--- Entries supplied ---
▼

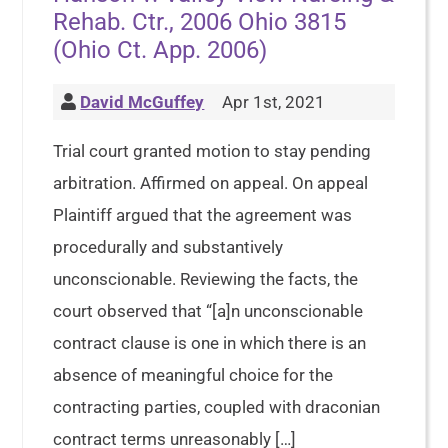
Rehab. Ctr., 2006 Ohio 3815
(Ohio Ct. App. 2006)
David McGuffey
Apr 1st, 2021
Trial court granted motion to stay pending
arbitration. Affirmed on appeal. On appeal
Plaintiff argued that the agreement was
procedurally and substantively
unconscionable. Reviewing the facts, the
court observed that “[a]n unconscionable
contract clause is one in which there is an
absence of meaningful choice for the
contracting parties, coupled with draconian
contract terms unreasonably […]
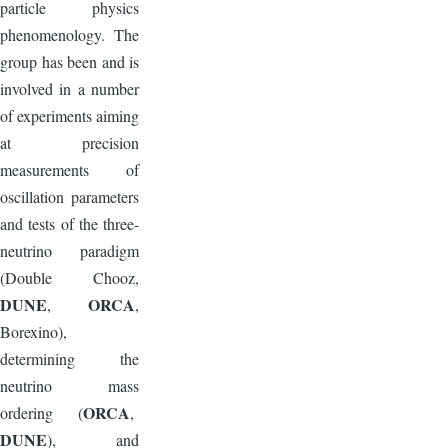
particle physics
phenomenology. The
group has been and is
involved in a number
of experiments aiming
at precision
measurements of
oscillation parameters
and tests of the three-
neutrino paradigm
(Double Chooz,
DUNE
ORCA
,
,
Borexino),
determining the
neutrino mass
ORCA
ordering (
,
DUNE
), and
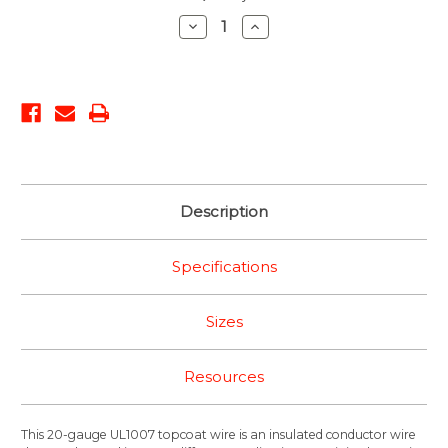
Stock:
Decrease
Increase
Quantity:
Quantity:
Description
Specifications
Sizes
Resources
This 20-gauge UL1007 topcoat wire is an insulated conductor wire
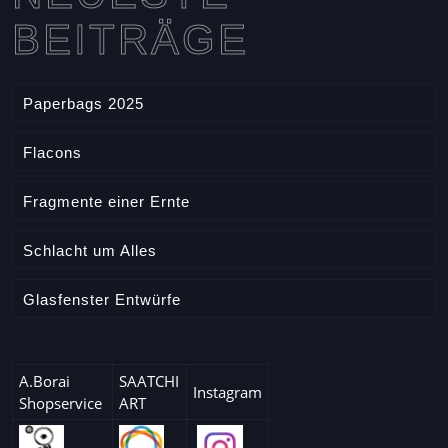
r
l
BEITRÄGE
t
e
i
c
Paperbags 2025
l
e
Flacons
Fragmente einer Ernte
Schlacht um Alles
Glasfenster Entwürfe
A.Borai
SAATCHI
Instagram
Shopservice
ART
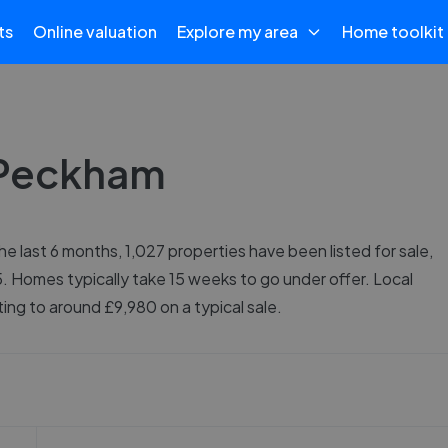
ts
Online valuation
Explore my area
Home toolkit
n Peckham
e last 6 months, 1,027 properties have been listed for sale,
. Homes typically take 15 weeks to go under offer. Local
ng to around £9,980 on a typical sale.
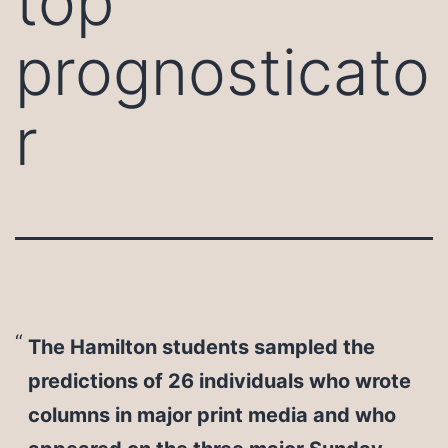
top
prognosticato
r
The Hamilton students sampled the
predictions of 26 individuals who wrote
columns in major print media and who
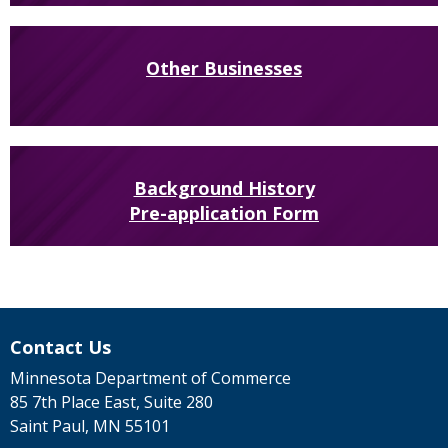
Other Businesses
Background History
Pre-application Form
Contact Us
Minnesota Department of Commerce
85 7th Place East, Suite 280
Saint Paul, MN 55101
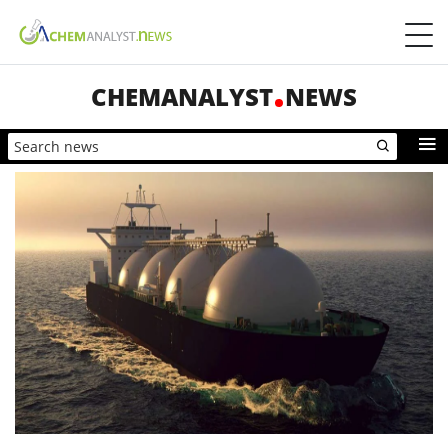
CHEMANALYST
NEWS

▲

--- What is needed ---
Every line in the listing that holds "unconscionable" belongs in the answer.

--- Solution below ---
unconscionable. Reviewing the facts, the
court observed that “[a]n unconscionable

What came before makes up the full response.